**Required work**
Copy the lines of the data below word for word, from the line containing "Роль семейных совместных" through the line containing "ЭЛЕКТРОТЕХНИЧЕСКОЕ". Leave out the picture markers.
>>>
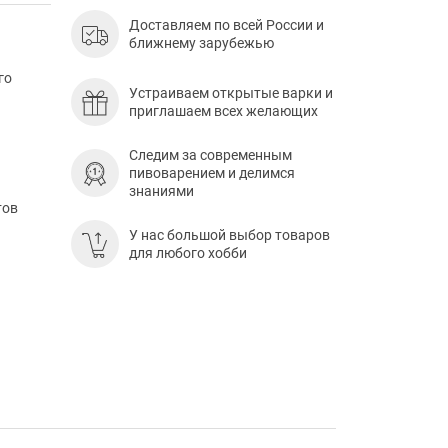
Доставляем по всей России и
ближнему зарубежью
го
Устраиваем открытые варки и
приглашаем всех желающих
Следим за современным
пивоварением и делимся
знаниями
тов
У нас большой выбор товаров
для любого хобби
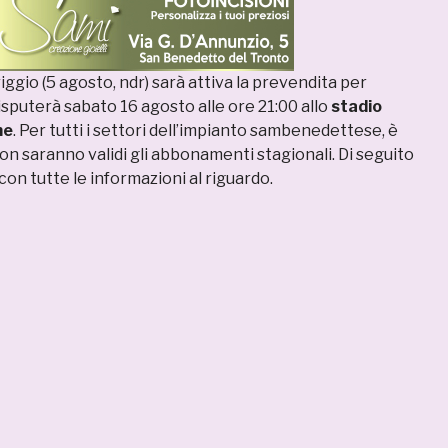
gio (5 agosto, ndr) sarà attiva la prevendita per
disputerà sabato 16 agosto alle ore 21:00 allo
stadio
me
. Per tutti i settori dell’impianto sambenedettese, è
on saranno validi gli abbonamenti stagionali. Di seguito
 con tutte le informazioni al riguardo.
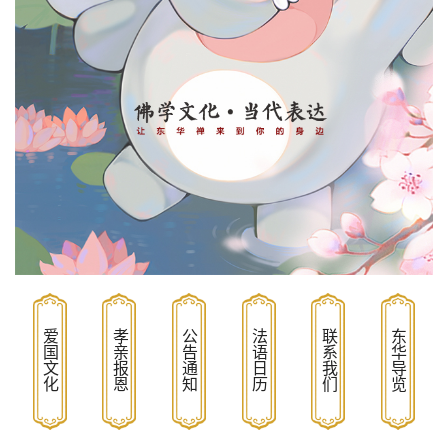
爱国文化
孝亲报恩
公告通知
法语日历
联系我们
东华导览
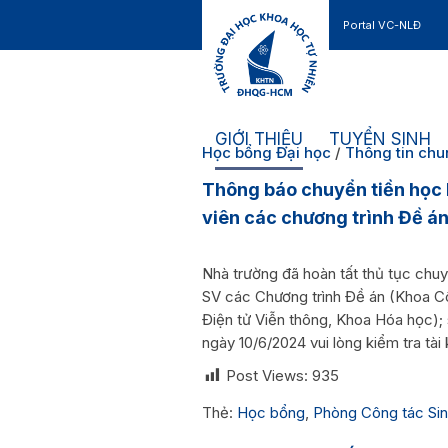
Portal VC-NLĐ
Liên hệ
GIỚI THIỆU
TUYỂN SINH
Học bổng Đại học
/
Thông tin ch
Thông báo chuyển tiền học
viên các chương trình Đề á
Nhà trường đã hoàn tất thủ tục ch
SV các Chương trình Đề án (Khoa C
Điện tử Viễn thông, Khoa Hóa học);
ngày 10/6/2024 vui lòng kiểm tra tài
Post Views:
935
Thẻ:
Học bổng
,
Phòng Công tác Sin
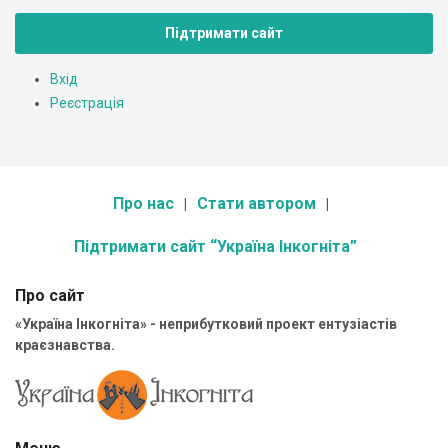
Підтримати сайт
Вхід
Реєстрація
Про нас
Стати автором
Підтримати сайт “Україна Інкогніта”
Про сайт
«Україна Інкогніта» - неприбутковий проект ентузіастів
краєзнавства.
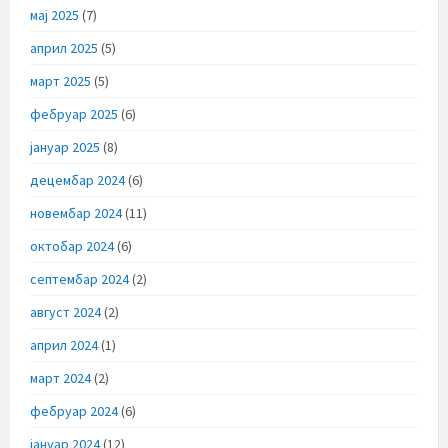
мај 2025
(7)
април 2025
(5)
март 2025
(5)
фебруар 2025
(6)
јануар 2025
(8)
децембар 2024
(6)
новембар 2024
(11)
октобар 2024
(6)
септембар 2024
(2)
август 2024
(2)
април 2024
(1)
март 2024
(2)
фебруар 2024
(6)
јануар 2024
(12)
<<<
>>>
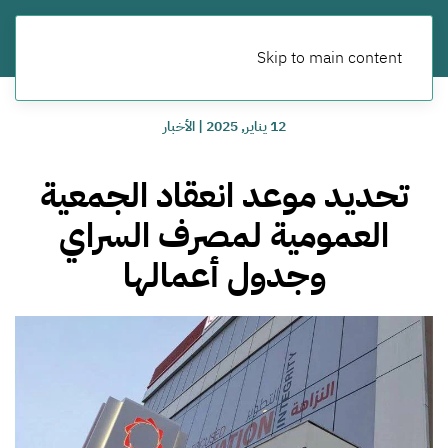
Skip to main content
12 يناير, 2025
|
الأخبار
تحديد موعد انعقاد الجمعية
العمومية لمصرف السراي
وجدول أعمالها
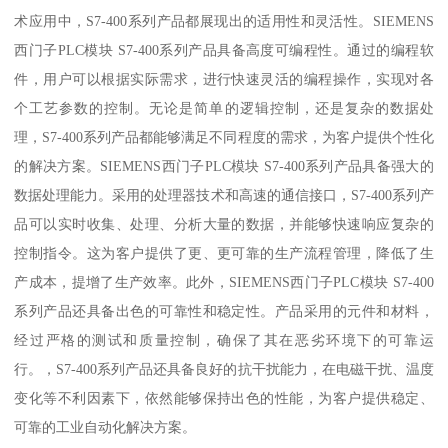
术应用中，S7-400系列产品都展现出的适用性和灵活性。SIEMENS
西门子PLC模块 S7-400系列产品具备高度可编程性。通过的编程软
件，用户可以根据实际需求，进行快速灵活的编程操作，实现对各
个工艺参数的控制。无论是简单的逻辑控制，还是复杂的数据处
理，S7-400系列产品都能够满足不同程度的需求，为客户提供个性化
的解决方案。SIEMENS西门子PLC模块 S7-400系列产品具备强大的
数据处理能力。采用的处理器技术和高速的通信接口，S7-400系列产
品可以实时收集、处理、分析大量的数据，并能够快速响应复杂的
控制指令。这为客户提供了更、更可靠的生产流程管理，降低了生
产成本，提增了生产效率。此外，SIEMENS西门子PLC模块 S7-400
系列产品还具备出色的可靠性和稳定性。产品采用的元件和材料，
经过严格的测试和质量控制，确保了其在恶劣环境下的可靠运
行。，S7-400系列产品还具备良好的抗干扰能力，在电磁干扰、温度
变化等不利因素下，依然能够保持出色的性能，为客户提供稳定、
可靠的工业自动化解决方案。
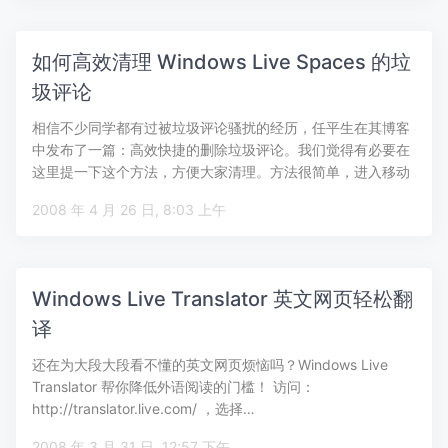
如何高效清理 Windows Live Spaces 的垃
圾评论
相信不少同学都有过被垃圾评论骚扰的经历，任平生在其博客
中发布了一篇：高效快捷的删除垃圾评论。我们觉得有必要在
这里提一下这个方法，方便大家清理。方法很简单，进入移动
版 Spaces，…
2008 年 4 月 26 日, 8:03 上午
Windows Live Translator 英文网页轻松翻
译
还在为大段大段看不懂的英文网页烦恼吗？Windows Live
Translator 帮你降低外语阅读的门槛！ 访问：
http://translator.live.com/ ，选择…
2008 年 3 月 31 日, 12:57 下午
<<<
>>>
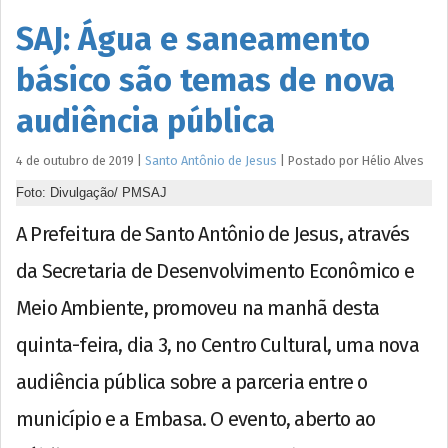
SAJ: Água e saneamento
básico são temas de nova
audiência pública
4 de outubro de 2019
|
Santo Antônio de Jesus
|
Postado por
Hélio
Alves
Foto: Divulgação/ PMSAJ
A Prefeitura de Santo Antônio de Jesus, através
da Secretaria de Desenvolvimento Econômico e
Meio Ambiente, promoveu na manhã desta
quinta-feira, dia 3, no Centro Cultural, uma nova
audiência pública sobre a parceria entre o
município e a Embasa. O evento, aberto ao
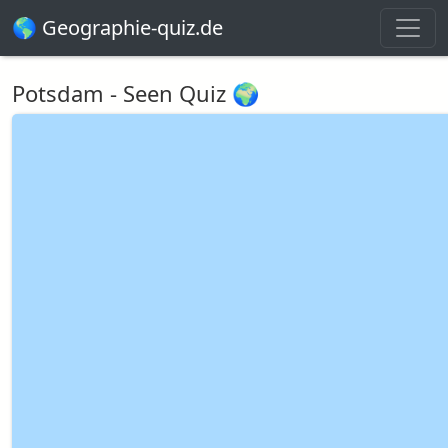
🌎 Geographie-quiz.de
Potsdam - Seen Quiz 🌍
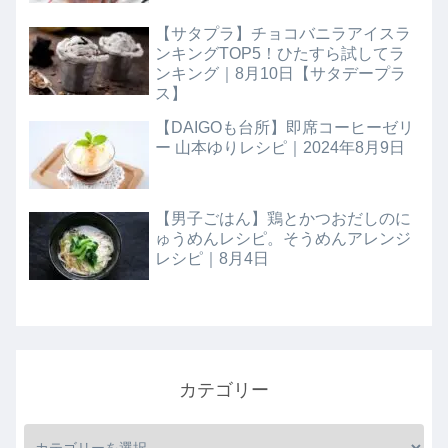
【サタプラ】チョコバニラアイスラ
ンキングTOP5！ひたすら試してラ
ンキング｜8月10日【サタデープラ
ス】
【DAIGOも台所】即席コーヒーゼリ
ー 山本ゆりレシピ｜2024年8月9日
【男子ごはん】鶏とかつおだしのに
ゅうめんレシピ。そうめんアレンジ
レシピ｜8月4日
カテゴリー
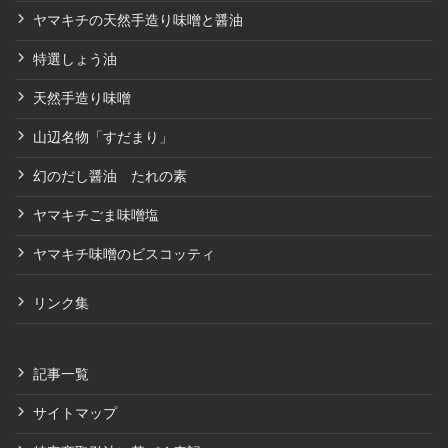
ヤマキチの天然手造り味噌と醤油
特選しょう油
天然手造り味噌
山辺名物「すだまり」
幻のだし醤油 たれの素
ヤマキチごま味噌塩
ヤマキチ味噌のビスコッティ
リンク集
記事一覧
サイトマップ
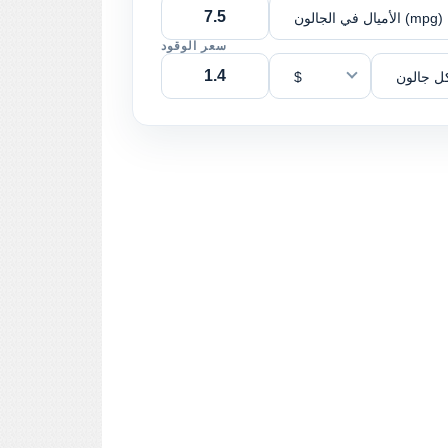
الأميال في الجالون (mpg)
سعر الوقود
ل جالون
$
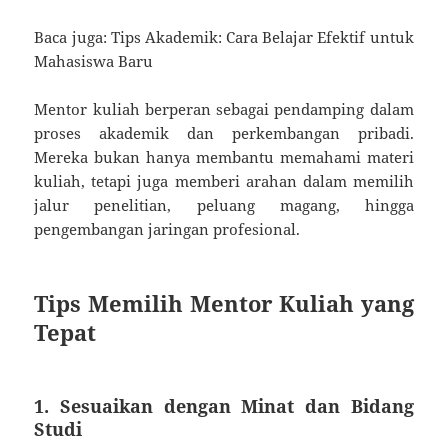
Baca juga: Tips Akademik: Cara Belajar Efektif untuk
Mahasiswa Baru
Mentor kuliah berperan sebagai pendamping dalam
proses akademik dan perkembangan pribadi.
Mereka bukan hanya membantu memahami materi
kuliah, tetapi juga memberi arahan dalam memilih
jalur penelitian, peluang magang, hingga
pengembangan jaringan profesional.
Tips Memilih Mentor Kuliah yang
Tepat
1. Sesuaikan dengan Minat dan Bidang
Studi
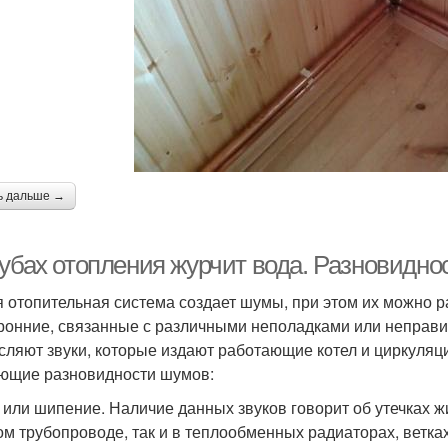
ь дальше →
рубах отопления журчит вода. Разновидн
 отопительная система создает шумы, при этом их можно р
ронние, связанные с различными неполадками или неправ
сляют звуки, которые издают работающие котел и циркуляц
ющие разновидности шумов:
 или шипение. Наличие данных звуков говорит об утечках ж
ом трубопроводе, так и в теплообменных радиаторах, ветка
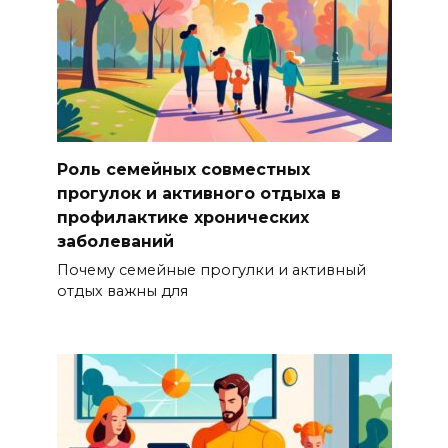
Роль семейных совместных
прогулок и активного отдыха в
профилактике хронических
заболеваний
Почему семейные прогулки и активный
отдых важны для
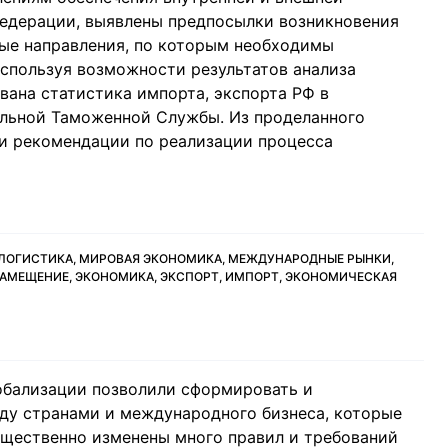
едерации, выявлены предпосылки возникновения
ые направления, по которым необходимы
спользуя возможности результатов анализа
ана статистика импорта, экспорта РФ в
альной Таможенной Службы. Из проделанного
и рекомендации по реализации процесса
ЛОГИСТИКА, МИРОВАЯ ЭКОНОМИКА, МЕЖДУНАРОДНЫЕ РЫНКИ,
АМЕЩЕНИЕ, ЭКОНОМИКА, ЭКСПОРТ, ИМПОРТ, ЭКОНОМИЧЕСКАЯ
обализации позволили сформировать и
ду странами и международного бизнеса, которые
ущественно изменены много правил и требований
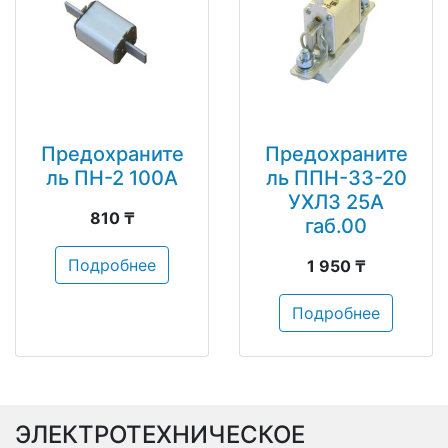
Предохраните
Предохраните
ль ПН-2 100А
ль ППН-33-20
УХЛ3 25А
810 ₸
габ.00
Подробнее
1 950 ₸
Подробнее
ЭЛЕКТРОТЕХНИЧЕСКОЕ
<<<
**Problem solution**
Роль семейных совместных
прогулок и активного отдыха в
профилактике хронических
заболеваний
Почему семейные прогулки и активный
отдых важны для
едерации, выявлены предпосылки возникновения
ые направления, по которым необходимы
спользуя возможности результатов анализа
ана статистика импорта, экспорта РФ в
альной Таможенной Службы. Из проделанного
и рекомендации по реализации процесса
ЛОГИСТИКА, МИРОВАЯ ЭКОНОМИКА, МЕЖДУНАРОДНЫЕ РЫНКИ,
АМЕЩЕНИЕ, ЭКОНОМИКА, ЭКСПОРТ, ИМПОРТ, ЭКОНОМИЧЕСКАЯ
обализации позволили сформировать и
ду странами и международного бизнеса, которые
ущественно изменены много правил и требований
Предохраните
Предохраните
ль ПН-2 100А
ль ППН-33-20
УХЛ3 25А
810 ₸
габ.00
Подробнее
1 950 ₸
Подробнее
ЭЛЕКТРОТЕХНИЧЕСКОЕ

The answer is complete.